Journaling is a tool I’ll often use to download and solidify ideas that come to me after I take walks or workout (that’s a prime time for inspiration to flood in and I don’t want to forget an idea!) and helps me organize my spider-web of thoughts into something concrete and actionable.
And other times, I just need to get all the junk out of my head so I can hear my true thoughts! If you’ve done The Artist’s Way, you know all about this idea of Morning Pages — freely writing whatever is in your mind.
I’ll also recommend this practice to my clients. Journaling helps you tap into your feelings, hidden beliefs, and patterns to process emotions and heal traumas, organize your thoughts, and manifest your desires.
It also opens up the analytical, left-brain part of your mind and is especially helpful if you’re in chaos and need to invite structure back in.
In short: journaling is pretty magical! Fast Company shares a few physical benefits of daily journaling as well as the mental ones we all know and love. (There are tons more resources and links – just google “journaling” and a rabbit hole of information opens up!)
There is a lot we can’t control, but we can control our emotions and our response to stimuli in the world. The first thing, though, is understanding how you feel about it.
Journaling allows you to process in ways that you may not be able to express aloud to another person (or even your dog if just hearing yourself saying it causes stress, anxiety, and grief to appear).
When you’re experiencing anxiety, your journal will be your best friend. Instead of lashing out at another person (or your dog), writing down your exact emotions will diffuse their powerful energy. It’s like taking a few deep breaths, except now, you’re exploring why you had that reaction in the first place.

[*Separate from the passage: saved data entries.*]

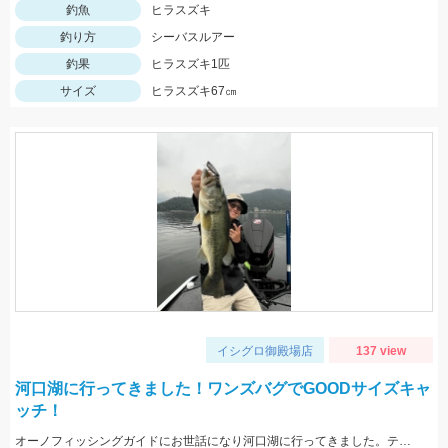
釣魚
ヒラスズキ
釣り方
シーバスルアー
釣果
ヒラスズキ1匹
サイズ
ヒラスズキ67㎝
イシグロ御殿場店
137 view
河口湖に行ってきました！ワンズバグでGOODサイズキャ
ッチ！
オーノフィッシングガイドにお世話になり河口湖に行ってきました。テクニカルな1日でしたがワンズバグで貴重な1本を釣らせてくれましたよ！激しいバイトで大興奮で下した！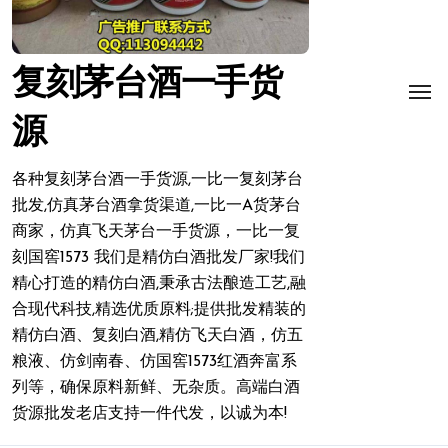
复刻茅台酒一手货
源
各种复刻茅台酒一手货源,一比一复刻茅台
批发,仿真茅台酒拿货渠道,一比一A货茅台
商家，仿真飞天茅台一手货源，一比一复
刻国窖1573 我们是精仿白酒批发厂家!我们
精心打造的精仿白酒,秉承古法酿造工艺,融
合现代科技,精选优质原料;提供批发精装的
精仿白酒、复刻白酒,精仿飞天白酒，仿五
粮液、仿剑南春、仿国窖1573红酒奔富系
列等，确保原料新鲜、无杂质。高端白酒
货源批发老店支持一件代发，以诚为本!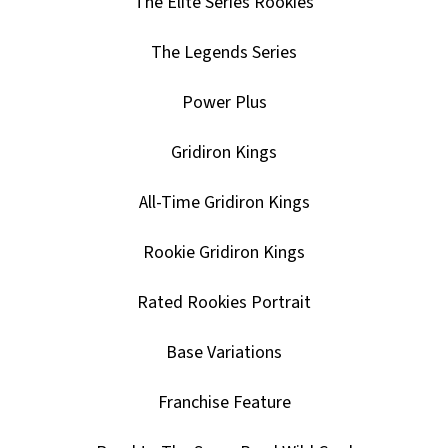
The Elite Series Rookies
The Legends Series
Power Plus
Gridiron Kings
All-Time Gridiron Kings
Rookie Gridiron Kings
Rated Rookies Portrait
Base Variations
Franchise Feature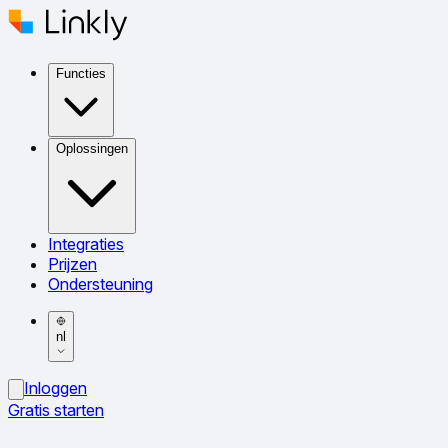
Functies
Oplossingen
Integraties
Prijzen
Ondersteuning
nl
Inloggen
Gratis starten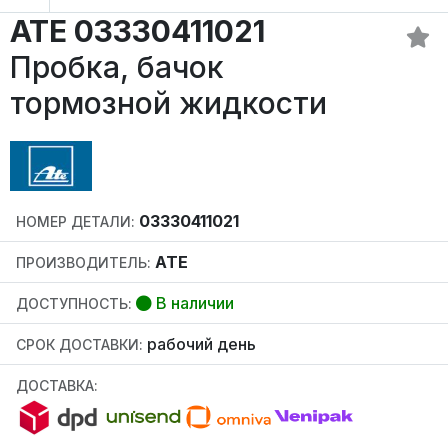
ATE 03330411021
Пробка, бачок
тормозной жидкости
03330411021
НОМЕР ДЕТАЛИ:
ATE
ПРОИЗВОДИТЕЛЬ:
В наличии
ДОСТУПНОСТЬ:
рабочий день
СРОК ДОСТАВКИ:
ДОСТАВКА: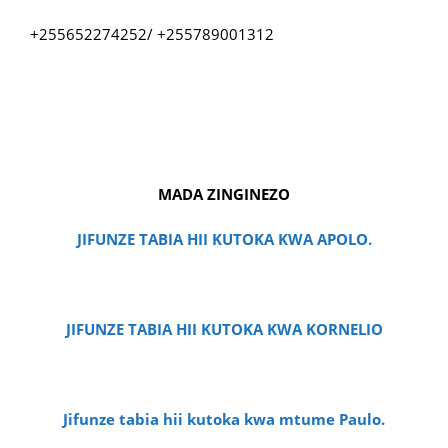
+255652274252/ +255789001312
MADA ZINGINEZO
JIFUNZE TABIA HII KUTOKA KWA APOLO.
JIFUNZE TABIA HII KUTOKA KWA KORNELIO
Jifunze tabia hii kutoka kwa mtume Paulo.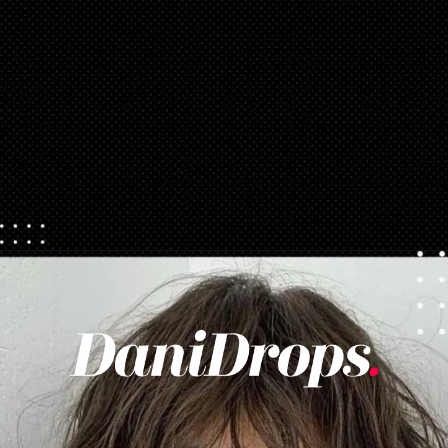
Opening
https://danidrops.com.br/tendencia-corte-de-cabelo-feminino-2025/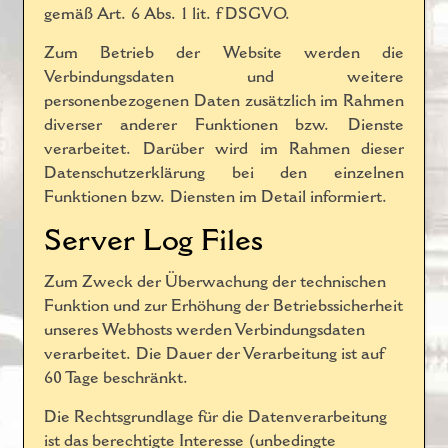
gemäß Art. 6 Abs. 1 lit. f DSGVO.
Zum Betrieb der Website werden die
Verbindungsdaten und weitere
personenbezogenen Daten zusätzlich im Rahmen
diverser anderer Funktionen bzw. Dienste
verarbeitet. Darüber wird im Rahmen dieser
Datenschutzerklärung bei den einzelnen
Funktionen bzw. Diensten im Detail informiert.
Server Log Files
Zum Zweck der Überwachung der technischen
Funktion und zur Erhöhung der Betriebssicherheit
unseres Webhosts werden Verbindungsdaten
verarbeitet. Die Dauer der Verarbeitung ist auf
60 Tage beschränkt.
Die Rechtsgrundlage für die Datenverarbeitung
ist das berechtigte Interesse (unbedingte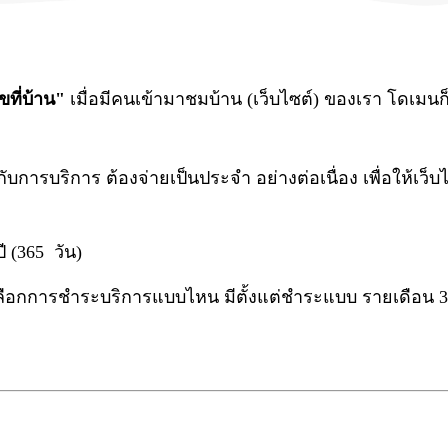
ขที่บ้าน"
เมื่อมีคนเข้ามาชมบ้าน (เว็บไซต์) ของเรา โดเมนก็
ยวข้องกับการบริการ ต้องจ่ายเป็นประจำ อย่างต่อเนื่อง เพื่อใ
 (365 วัน)
จะเลือกการชำระบริการแบบไหน มีตั้งแต่ชำระแบบ รายเดือน 3 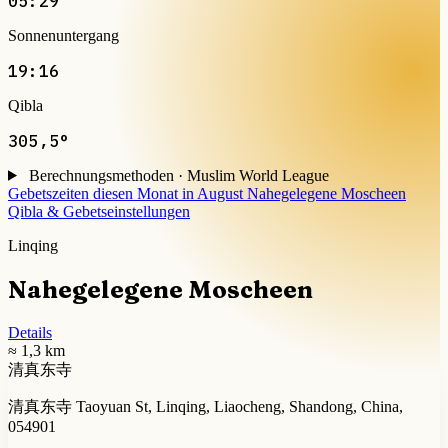
05:29
Sonnenuntergang
19:16
Qibla
305,5°
Berechnungsmethoden · Muslim World League
Gebetszeiten diesen Monat in August
Nahegelegene Moscheen
Qibla & Gebetseinstellungen
Linqing
Nahegelegene Moscheen
Details
≈ 1,3 km
清真东寺
清真东寺 Taoyuan St, Linqing, Liaocheng, Shandong, China,
054901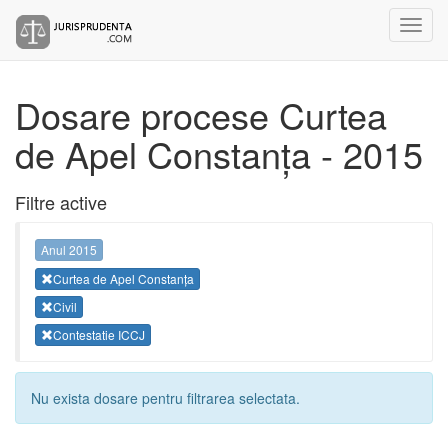
Dosare procese Curtea
de Apel Constanța - 2015
Filtre active
Anul 2015
Curtea de Apel Constanța
Civil
Contestatie ICCJ
Nu exista dosare pentru filtrarea selectata.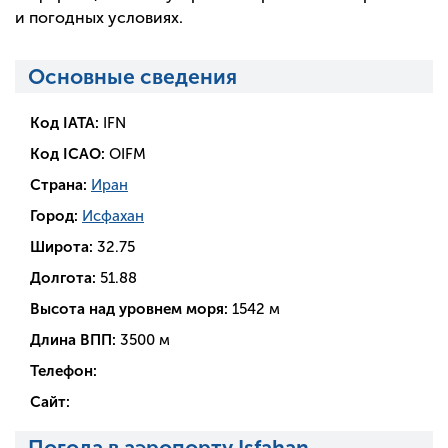
и погодных условиях.
Основные сведения
Код IATA:
IFN
Код ICAO:
OIFM
Страна:
Иран
Город:
Исфахан
Широта:
32.75
Долгота:
51.88
Высота над уровнем моря:
1542 м
Длина ВПП:
3500 м
Телефон:
Сайт:
Погода в аэропорту Isfahan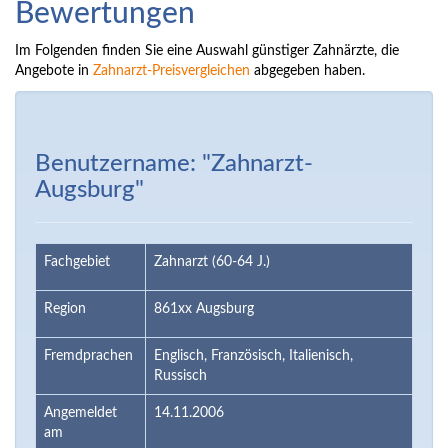
Bewertungen
Im Folgenden finden Sie eine Auswahl günstiger Zahnärzte, die
Angebote in
Zahnarzt-Preisvergleichen
abgegeben haben.
Benutzername: "Zahnarzt-
Augsburg"
Fachgebiet
Zahnarzt (60-64 J.)
Region
861xx Augsburg
Fremdprachen
Englisch, Französisch, Italienisch,
Russisch
Angemeldet
14.11.2006
am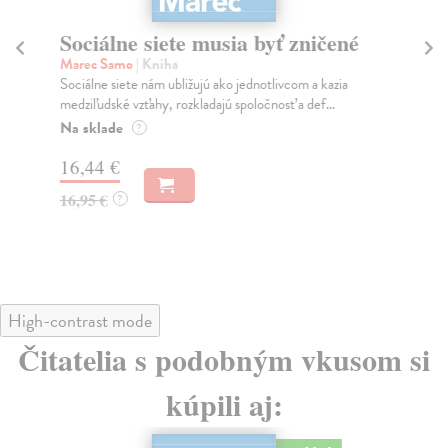
Sociálne siete musia byť zničené
S
K
Marec Samo
| Kniha
Sociálne siete nám ubližujú ako jednotlivcom a kazia
Mik
medziľudské vzťahy, rozkladajú spoločnosť a def...
Mon
o k
Na sklade
?
Na
16,44 €
23
16,95 €
?
24
High-contrast mode
Čitatelia s podobným vkusom si
kúpili aj:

As Viktor Frankl writes, “Between stimulus and response, there is space. In that space is our power to choose our response. In our response lies our growth and our freedom.”
Pretty soon, you’ll be able to look back and see patterns of what triggers you, thus allowing you to pause for a longer time between stimulus and reaction and choose another response.
In the pages of your journal, you can explore what’s hurt you and find possibilities for forgiveness to advance past those old wounds. This will be especially beneficial if your current stress is dredging up old stories you had repressed and not fully processed.
Diving in and doing deep work to explore what’s caused your anxiety to spike or your depression to resurface may be painful in the moment, but will ultimately help you release these traumas so you are no longer shackled to their pain. Here’s a forgiveness practice you may want to explore in your journal!
With all the despair and dark emotions I’ve been talking about, I’d be remiss not to mention the more positive aspects of journaling! Journaling is not a Pollyanna band-aid where you suddenly decide everything is great and ignore melancholy feelings.
But after a while, like with a gratitude practice, you’ll automatically look for the brighter side of situations, even those that could have triggered a negative feedback loop if you hadn’t started to explore your impulses.
How did you feel when you woke up this morning?
When did you last feel stress, anxiety, or grief? What caused those feelings?
When in the past have you felt stress, anxiety, or grief? How did you move through those feelings before?
What can I do in this moment to be kind to myself?
What is going well in my life?
What is one thing I have avoided doing in my life? Why could I possibly have avoided it?
How would I like to feel every day? What is one thing I can do right now to bring that feeling into my current daily routine?
What would I like to thank my stress, anxiety, or grief for teaching me?
The story I’m telling myself right now is…
What is the payoff of allowing myself to feel this stress, anxiety, or grief? Is it possible that I am clinging to that payoff as part of my identity, even if it isn’t serving me?
Now, take a few minutes to reflect on what you wrote. Don’t edit yourself, just pause and breathe into the feelings. Think about:
Reflecting back will allow you to notice patterns and move through stress, anxiety, and grief as Frankl says with a pause between stimuli and response.
In this process, you aren’t pushing negative feelings to the side. You’re actively exploring and sitting with your feelings. As everyone says, “It’s okay not to be okay.” I’d take that one step further: It’s okay not to be okay, though it isn’t okay to ignore how you feel.
Finding a journaling practice will help you control your impulses, choose more supportive reactions in the future, heal your trauma, explore your emotions, and find the brighter things to reflect on (along with the great ways it’ll help balance your emotions and physically improve your life)!
Do you have a journaling practice? How does it help you process your emotions and find alignment?